Roma – Ci sono ferite che il tempo non chiude e sfregi che le riaprono con crudele puntualità. A dieci anni dal sequestro, dalle torture e dall’omicidio di Giulio Regeni, il giovane ricercatore friulano rapito e ucciso al Cairo nel gennaio del 2016, dall’Egitto arriva l’ennesimo colpo alla memoria di quel ragazzo e al dolore mai spento dei suoi genitori. Proprio mentre a Roma si avvicina la sentenza che dovrebbe finalmente fare giustizia, il regime del presidente Abdel Fattah Al-Sisi festeggia il disgelo con l’Italia. Con parole che suonano come una beffa: tra Il Cairo e Roma, ormai, sarebbe “pace fatta”.

A far indignare è soprattutto la tempistica. A tre settimane dalla lettura del verdetto, fissata per il prossimo 28 settembre davanti alla Prima Corte d’Assise di Roma, Il Cairo ha scelto di celebrare in pompa magna l’incontro tra Al-Sisi e il ministro degli Esteri Antonio Tajani, volato in Egitto lo scorso 3 settembre per la sesta volta dall’inizio del suo mandato. Un vertice “lungo e costruttivo”, ha raccontato lo stesso Tajani, all’insegna del coordinamento tra i due Paesi “sulle principali crisi regionali”, da Gaza al Libano, dal Mar Rosso allo stretto di Hormuz. Sul tavolo anche una dichiarazione congiunta sulla lotta all’immigrazione irregolare.

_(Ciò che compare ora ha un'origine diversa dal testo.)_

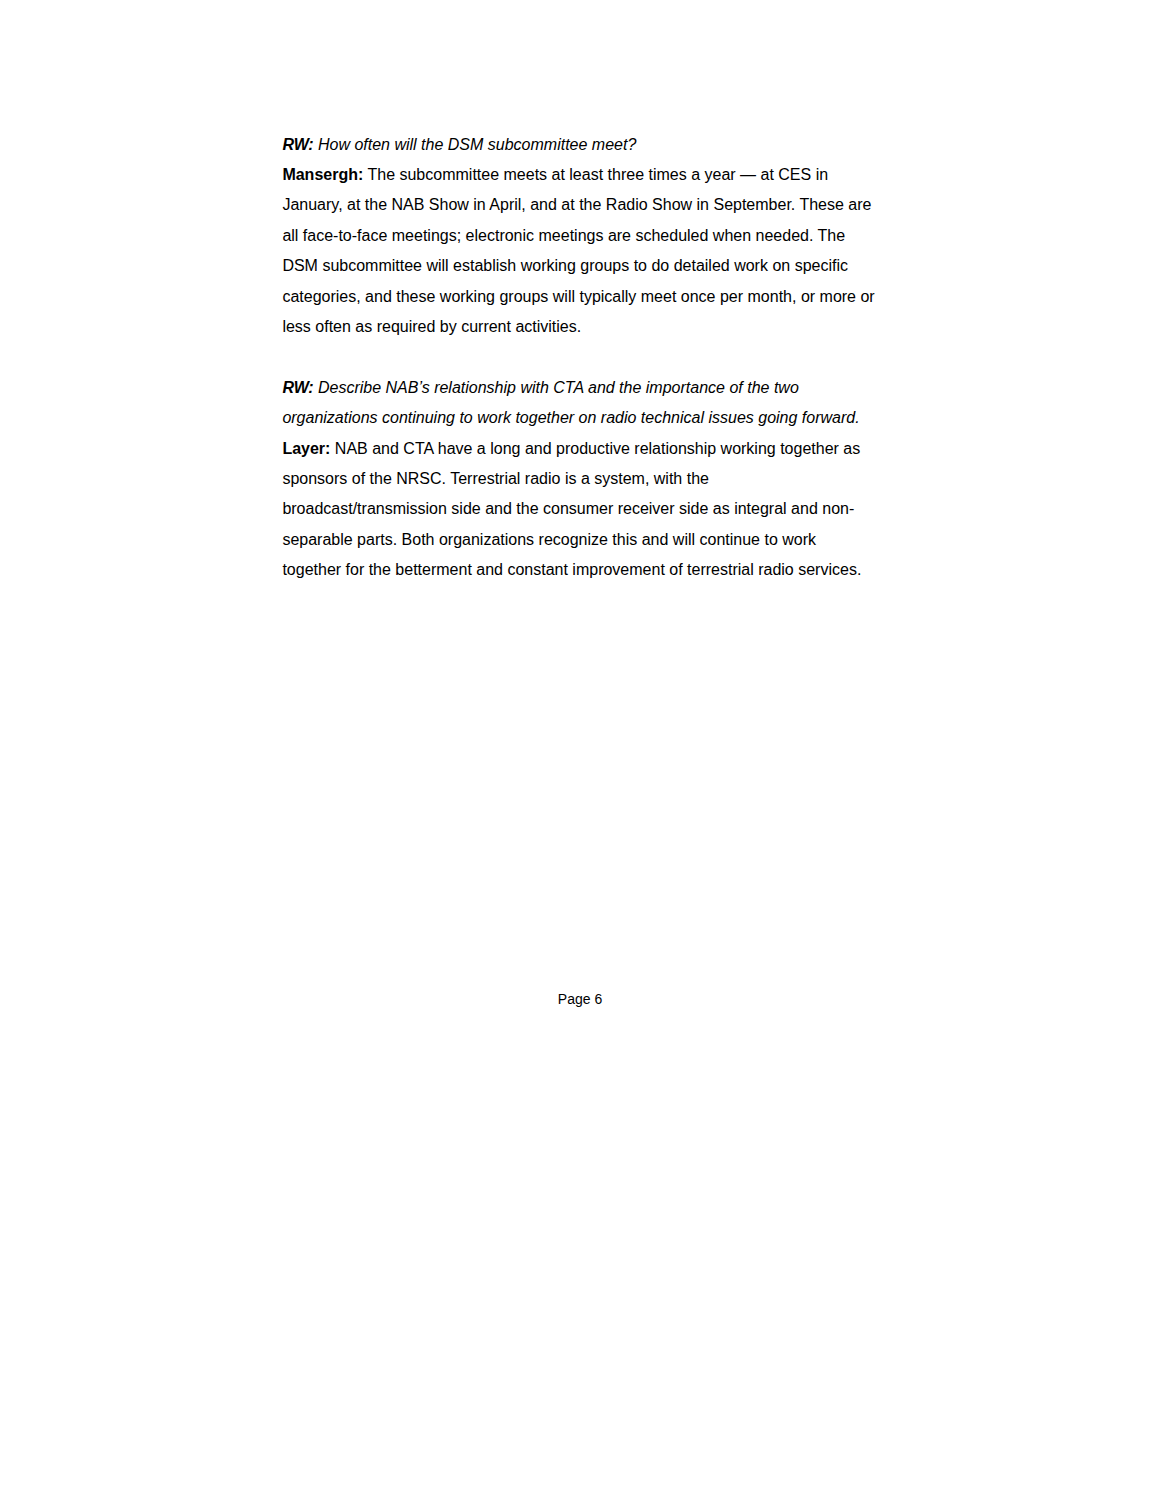RW: How often will the DSM subcommittee meet?
Mansergh: The subcommittee meets at least three times a year — at CES in January, at the NAB Show in April, and at the Radio Show in September. These are all face-to-face meetings; electronic meetings are scheduled when needed. The DSM subcommittee will establish working groups to do detailed work on specific categories, and these working groups will typically meet once per month, or more or less often as required by current activities.
RW: Describe NAB’s relationship with CTA and the importance of the two organizations continuing to work together on radio technical issues going forward.
Layer: NAB and CTA have a long and productive relationship working together as sponsors of the NRSC. Terrestrial radio is a system, with the broadcast/transmission side and the consumer receiver side as integral and non-separable parts. Both organizations recognize this and will continue to work together for the betterment and constant improvement of terrestrial radio services.
Page 6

Tajani e Al-Sisi. Foto X/Antonio Tajani

Ma mentre i due governi si stringono la mano, a Rebibbia va in scena tutt’altra storia. Sul banco degli imputati siedono quattro uomini dei servizi segreti egiziani, la temuta National Security Agency, accusati di aver sequestrato, torturato e ucciso Regeni. Per il maggiore Magdi Ibrahim Abdelal Sharif il procuratore aggiunto Sergio Colaiocco ha chiesto l’ergastolo; 17 anni e mezzo ciascuno per gli altri tre: il generale Sabir Tariq, il colonnello Athar Kamel e Usham Helmi. Tutti processati in contumacia, protetti da un apparato che per anni ha depistato e negato ogni responsabilità.

A pesare come macigni restano le parole dei testimoni ascoltati in aula. Uno di loro, il libraio kenyota ribattezzato “Gamma”, ha riferito una frase agghiacciante attribuita a Sharif: “Abbiamo preso quell’accademico italiano, lo abbiamo fatto a pezzi. Io l’ho colpito”. Un altro, “Delta”, ha raccontato di aver sentito Giulio urlare mentre veniva torturato, in quello che ha definito “il cimitero dei vivi”.

In mezzo a questa realpolitik fatta di gas, migranti ed export, resta il silenzio dignitoso di Claudio Regeni e Paola Deffendi, i genitori che da oltre dieci anni chiedono soltanto verità e giustizia. “Un percorso interminabile, a ostacoli, in salita”, lo ha definito la loro avvocata Alessandra Ballerini. Ora manca poco. E il timore, denunciano i familiari, è che gli abbracci istituzionali de Il Cairo finiscano per pesare più delle torture inflitte a un ragazzo di trent’anni.